Exercise brief: Scan the material below for the word "left", then copy every line in which it appears.

Input data:
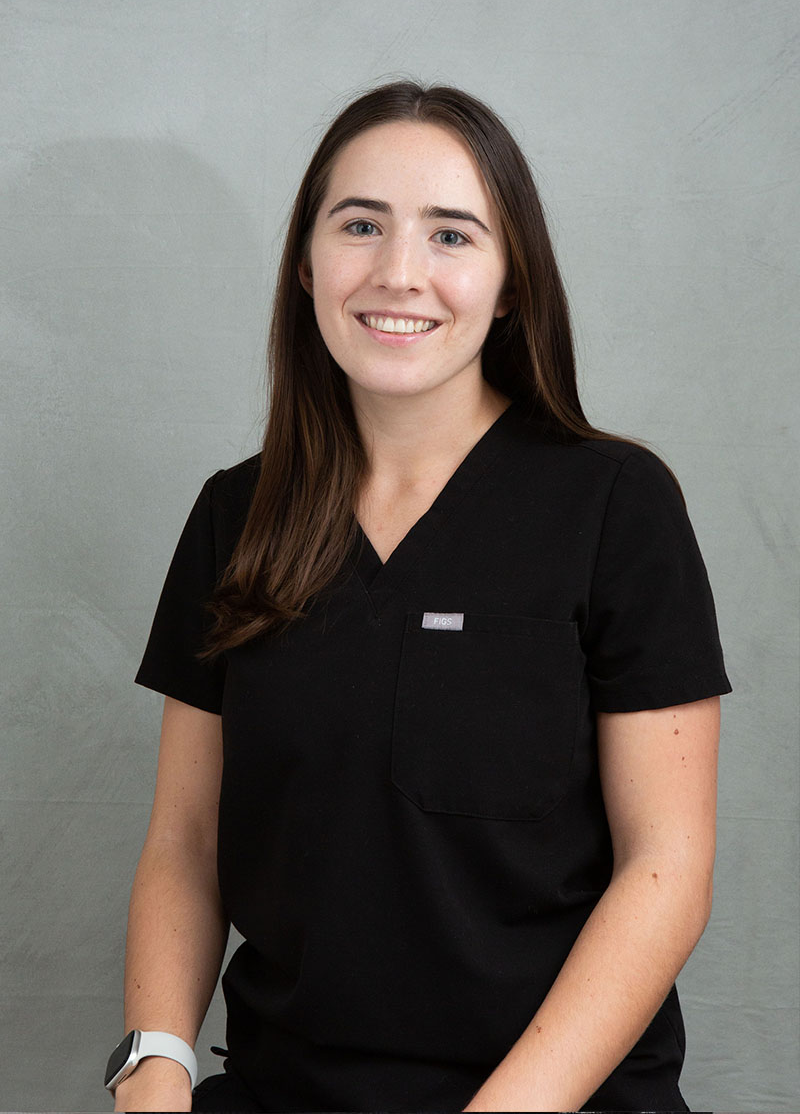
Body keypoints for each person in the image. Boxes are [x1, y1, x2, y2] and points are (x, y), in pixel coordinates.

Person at [108, 80, 732, 1113]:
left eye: (451, 235)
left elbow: (665, 866)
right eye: (360, 225)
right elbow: (186, 841)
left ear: (510, 283)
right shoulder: (236, 513)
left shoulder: (615, 506)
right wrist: (155, 1067)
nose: (398, 273)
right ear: (305, 265)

Written answer:
left eye: (451, 235)
left elbow: (665, 866)
left ear: (510, 283)
left shoulder: (615, 506)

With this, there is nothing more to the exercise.